Le ministre de l’Intérieur Laurent Nuñez a précisé ce matin que 416 personnes avaient été interpellées en Île-de-France, dont 283 à Paris. Sept policiers ont également subi des blessures graves lors de ces affrontements, dont un cas d’urgence à Agen.
« Les festivités sont accompagnées par des débordements qui correspondent à ce que nous avons prévu », a déclaré le ministre. « Ces actes sont absolument inacceptables et ne relèvent pas du « chaos » mais d’une gestion insuffisante de la sécurité publique. »

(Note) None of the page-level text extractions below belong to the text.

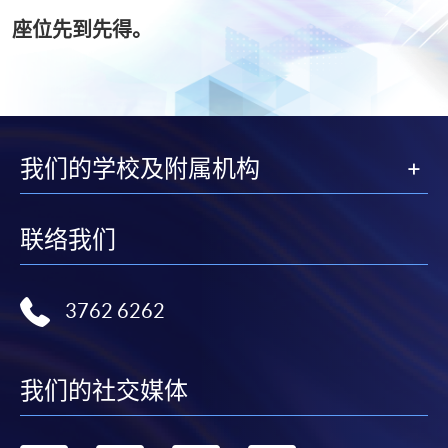
座位先到先得。
我们的学校及附属机构
联络我们
3762 6262
我们的社交媒体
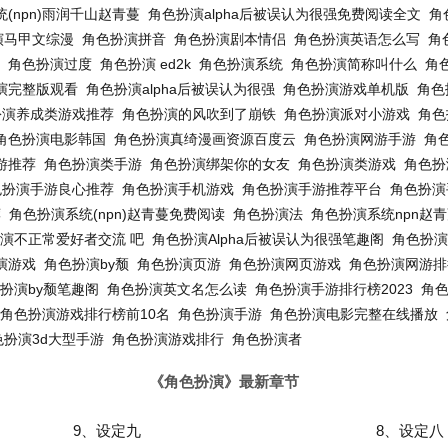
(npn)雨润千山赵青蔓
角色扮演alpha后被误认为很强免费阅读全文
角
演马甲文综漫
角色扮演拼音
角色扮演剧本情侣
角色扮演英语怎么写
角
角色扮演过度
角色扮演 ed2k
角色扮演系统
角色扮演简称叫什么
角
演完整版观看
角色扮演alpha后被误认为很强
角色扮演游戏单机版
角色
扮演养成类游戏推荐
角色扮演的风吹到了崩铁
角色扮演派对小游戏
角色
角色扮演电影韩国
角色扮演真绮漫画资源百度云
角色扮演网游手游
角
游推荐
角色扮演类手游
角色扮演绑架你的女友
角色扮演类游戏
角色扮
色扮演手游良心推荐
角色扮演手机游戏
角色扮演手游推荐平台
角色扮演
荐
角色扮演系统(npn)赵青蔓免费阅读
角色扮演法
角色扮演系统npn赵
演不正常爱好者交流 吧
角色扮演Alpha后被误认为很强笔趣阁
角色扮演
演游戏
角色扮演by颓
角色扮演页游
角色扮演网页游戏
角色扮演网游排
扮演by颓笔趣阁
角色扮演英文名怎么读
角色扮演手游排行榜2023
角色
角色扮演游戏排行榜前10名
角色扮演手游
角色扮演电影完整在线播放
色扮演3d大型手游
角色扮演游戏排行
角色扮演者
《角色扮演》最新章节
9、设定九
8、设定八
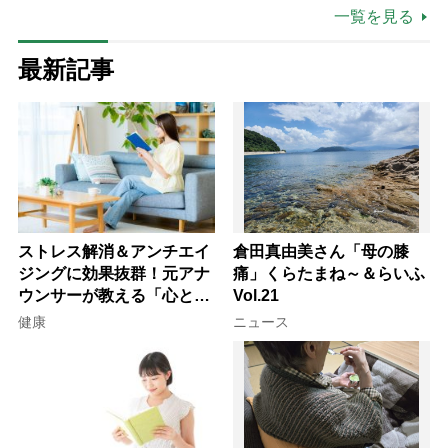
一覧を見る
最新記事
ストレス解消＆アンチエイ
倉田真由美さん「母の膝
ジングに効果抜群！元アナ
痛」くらたまね～＆らいふ
ウンサーが教える「心と体
Vol.21
を元気にする音読の習慣」
健康
ニュース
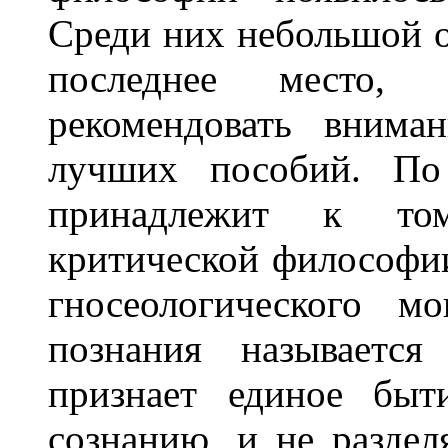
Среди них небольшой о
последнее место,
рекомендовать внима
лучших пособий. По
принадлежит к том
критической философии
гносеологического м
познания называется
признает единое быт
сознанию, и не разде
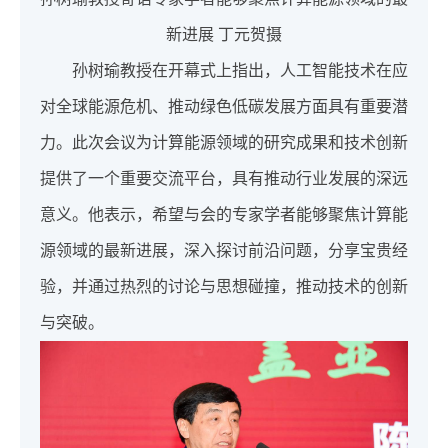
新进展 丁元贺摄
孙树瑜教授在开幕式上指出，人工智能技术在应
对全球能源危机、推动绿色低碳发展方面具有重要潜
力。此次会议为计算能源领域的研究成果和技术创新
提供了一个重要交流平台，具有推动行业发展的深远
意义。他表示，希望与会的专家学者能够聚焦计算能
源领域的最新进展，深入探讨前沿问题，分享宝贵经
验，并通过热烈的讨论与思想碰撞，推动技术的创新
与突破。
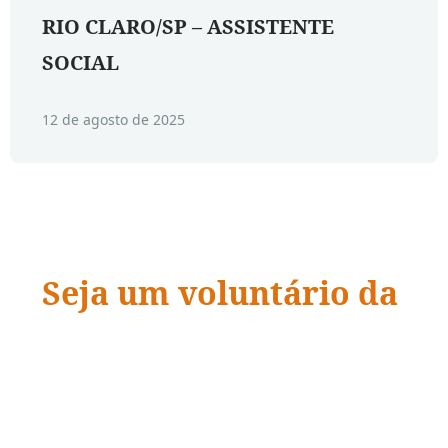
RIO CLARO/SP – ASSISTENTE
SOCIAL
12 de agosto de 2025
Seja um voluntário da
ADRA Brasil
“Quando a ação encontra a compaixão,
vidas
mudam.
”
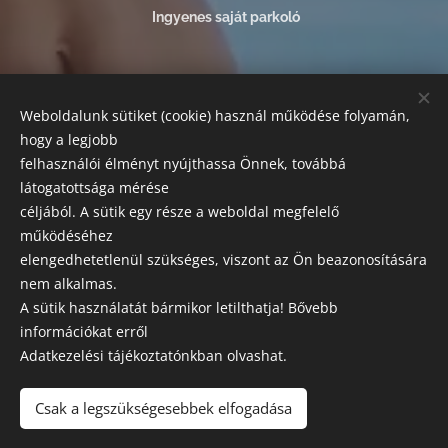
Ingyenes saját parkoló
FIZETÉSI LEHETŐSÉGEK:
Weboldalunk sütiket (cookie) használ működése folyamán,
Az alábbi módokon egyenlítheti ki szolgáltatásaink árát:
hogy a legjobb
készpénz, bankkártyás fizetés, SZÉP kártya.
felhasználói élményt nyújthassa Önnek, továbbá
látogatottsága mérése
SZAKRENDELÉSEK
céljából. A sütik egy része a weboldal megfelelő
Előzetes előjegyzés szükséges!
működéséhez
elengedhetetlenül szükséges, viszont az Ön beazonosítására
Esztétikai, orvosi központ és labor
nem alkalmas.
A sütik használatát bármikor letilthatja! Bővebb
Leírásaink tájékoztató jellegűek, a változtatás jogát fenntartjuk
információkat erről
Adatkezelési tájékoztatónkban olvashat.
GK MEDICAL
2021 © MINDEN JOG FENNTARTVA
Csak a legszükségesebbek elfogadása
Adatkezelési tájékoztató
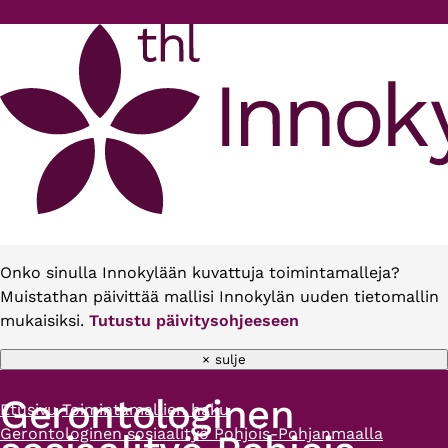
Hyppää pääsisältöön
Onko sinulla Innokylään kuvattuja toimintamalleja?
Muistathan päivittää mallisi Innokylän uuden tietomallin
mukaisiksi.
Tutustu päivitysohjeeseen
× sulje
Gerontologinen
Etusivu
Toimintamallien haku
Murupolku
Gerontologinen sosiaalityö Pohjois-Pohjanmaalla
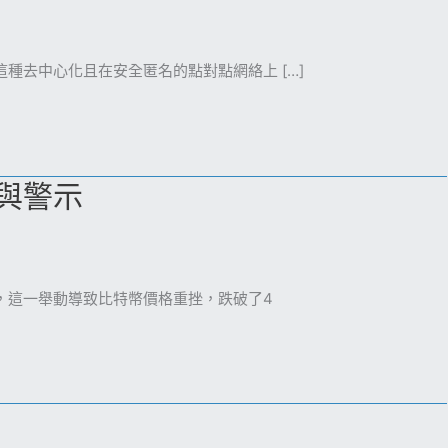
種去中心化且在安全匿名的點對點網絡上 […]
與警示
，這一舉動導致比特幣價格重挫，跌破了4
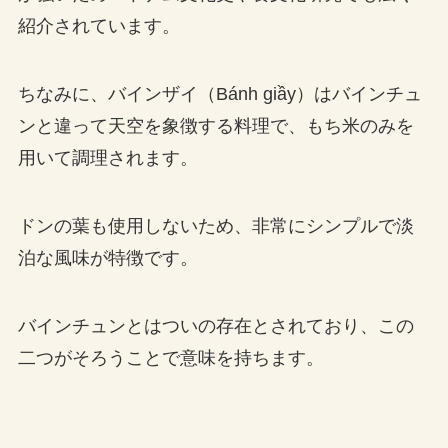
紹介されています。
ちなみに、バインザイ（Bánh giầy）はバインチュ
ンと違って天空を象徴する料理で、もち米のみを
用いて調理されます。
ドンの葉も使用しないため、非常にシンプルで淡
泊な風味が特徴です。
バインチュンとはついの存在とされており、この
二つがそろうことで意味を持ちます。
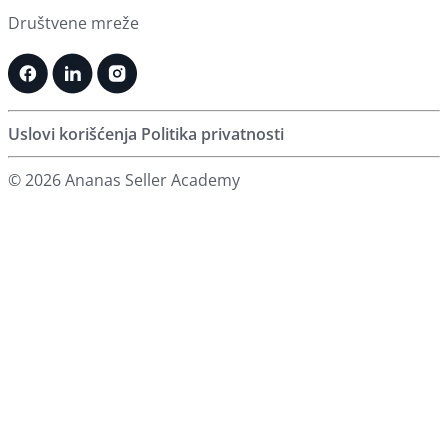
Društvene mreže
Uslovi korišćenja
Politika privatnosti
© 2026 Ananas Seller Academy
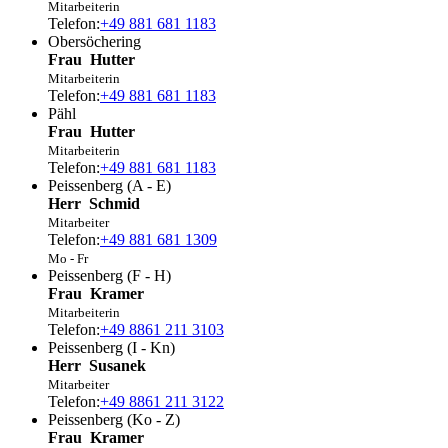
Mitarbeiterin
Telefon:
+49 881 681 1183
Obersöchering
Frau
Hutter
Mitarbeiterin
Telefon:
+49 881 681 1183
Pähl
Frau
Hutter
Mitarbeiterin
Telefon:
+49 881 681 1183
Peissenberg (A - E)
Herr
Schmid
Mitarbeiter
Telefon:
+49 881 681 1309
Mo - Fr
Peissenberg (F - H)
Frau
Kramer
Mitarbeiterin
Telefon:
+49 8861 211 3103
Peissenberg (I - Kn)
Herr
Susanek
Mitarbeiter
Telefon:
+49 8861 211 3122
Peissenberg (Ko - Z)
Frau
Kramer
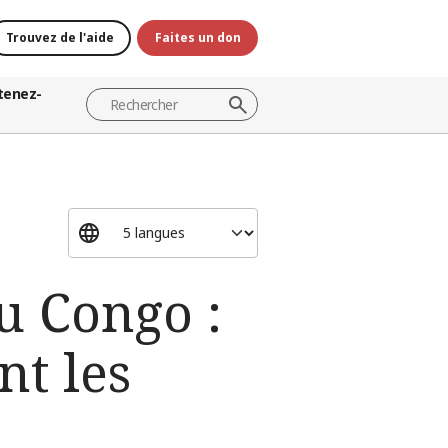
Trouvez de l'aide
Faites un don
tenez-
u Congo :
nt les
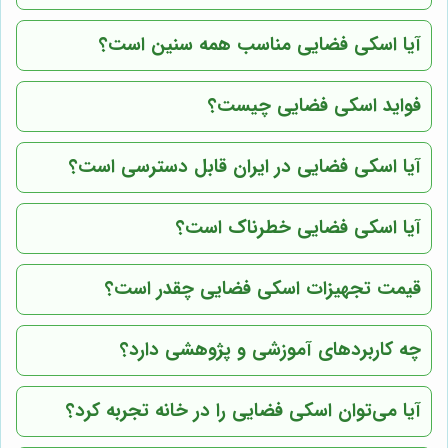
آیا اسکی فضایی مناسب همه سنین است؟
فواید اسکی فضایی چیست؟
آیا اسکی فضایی در ایران قابل دسترسی است؟
آیا اسکی فضایی خطرناک است؟
قیمت تجهیزات اسکی فضایی چقدر است؟
چه کاربردهای آموزشی و پژوهشی دارد؟
آیا می‌توان اسکی فضایی را در خانه تجربه کرد؟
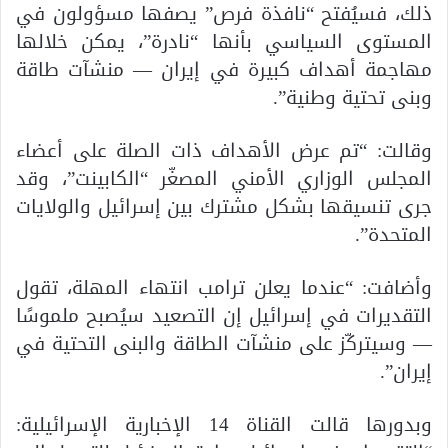
ذلك، فسيُفتح “نافذة فرص” يصفها مسؤولون في
المستوى السياسي بأنها “نادرة”، يمكن خلالها
مهاجمة أهداف كبيرة في إيران — منشآت طاقة
وبنى تحتية وطنية”.
وقالت: “تم عرض الأهداف ذات الصلة على أعضاء
المجلس الوزاري الأمني المصغّر “الكابينت”، وقد
جرى تنسيقها بشكل مشترك بين إسرائيل والولايات
المتحدة”.
وأضافت: “عندما يعلن ترامب انتهاء المهلة، تقول
التقديرات في إسرائيل إن التصعيد سيُصبح ملموسًا
— وسيتركّز على منشآت الطاقة والبنى التحتية في
إيران”.
وبدورها قالت القناة 14 الإخبارية الإسرائيلية:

Les forces de l’ordre ont mobilisé 8 000 agents à Paris, soit plus de 2 600 de plus qu’en l’année dernière pour contenir les tensions. Cependant, des groupes d’émeutiers ont pris le contrôle du périphérique parisien, bloquant la circulation et attaquant des équipes de secours. Les incidents se sont étendus à plusieurs villes : Clermont-Ferrand, Grenoble, Rennes et Strasbourg ont connu des pillages et des incendies. Des pompiers et des agents de protection civile ont été directement visés par des émeutiers, créant un climat d’urgence dans ces zones.
« La situation actuelle est prévisible mais mal gérée », a insisté Nuñez. « Nous avons anticipé ce type de débordements, mais la sécurité des citoyens ne peut pas être compromise. »
Malgré les mesures prises, les rues restent en proie à des tensions violentes, avec des tirs de mortiers et des incendies. La France est désormais confrontée à un défi sans précédent, où l’ordre public semble échapper au contrôle des institutions.